作業内容>
日銀の物価見通し下方修正を扱った文章を、最後の文の後から書き継いでください。
──────── ページ抜粋
日銀は10月末の金融政策決定会合で先行きの物価見通しを下方修正

  1. ワーク・ライフ・バランス 働き方改革

物価はなかなか高まらないでしょう・・・その要因は単純です

日銀は今月末の金融政策会合で物価見通しを下方修正する検討に入りました。

総務省が18日発表した9月の消費者物価(生鮮食品を除く)の上昇率は0.3%でした。

これは2年5カ月ぶりの低水準でした。

以下、情報源として日本経済新聞の記事を引用いたします。

日銀は10月末の金融政策決定会合で先行きの物価見通しを下方修正する検討に入った。原油安の影響で足元の物価上昇率が鈍っているのを反映する。世界経済の回復時期が従来の想定より遅れ、輸出や生産活動の停滞が長引く可能性が高いことも響く。ただ景気・物価シナリオの大幅な見直しは想定しておらず、追加緩和の是非は慎重に判断する。
────────────────
──────── 提供情報
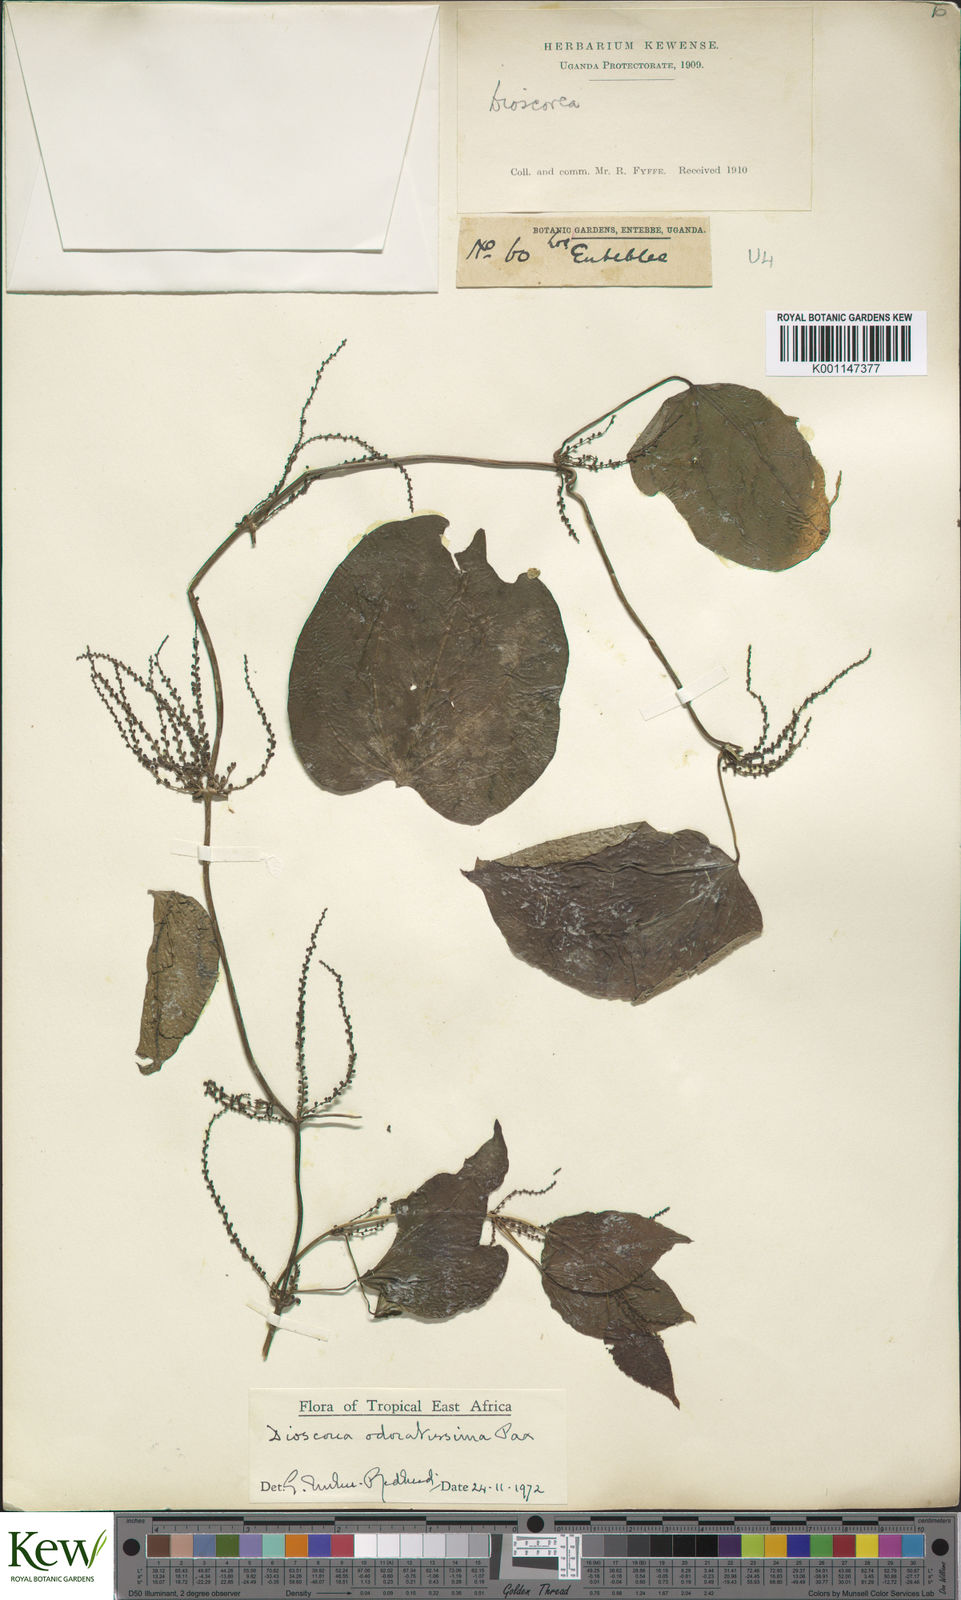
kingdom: Plantae
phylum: Tracheophyta
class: Liliopsida
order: Dioscoreales
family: Dioscoreaceae
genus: Dioscorea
────────────────
結果>
日銀は30~31日の決定会合で四半期に1度の「経済・物価情勢の展望(展望リポート)」を示す。現在は2019年度の生鮮食品を除く消費者物価指数の上昇率を政策委員の予測中央値で1%と見込んでいるが、小幅に下方修正する方向だ。20年度の1.3%、21年度の1.6%という予測も下方修正する可能性がある。

総務省が18日発表した9月の生鮮食品を除く消費者物価の上昇率は0.3%と2年5カ月ぶりの低水準にとどまった。原油安に伴うガソリン価格の下落などが響き、物価の伸びは4月の0.9%から急速に鈍っている。

国際通貨基金(IMF)は15日、19年の世界経済の成長率見通しを3%と従来予測から0.2ポイント下方修正した。日銀は19年度末にかけて世界経済が持ち直すとみていたが「回復時期が後ずれしている」(黒田東彦総裁)。米中貿易摩擦の長期化に伴う外需の低迷を背景とした景気の下振れリスクがくすぶることも慎重な物価見通しにつながっている。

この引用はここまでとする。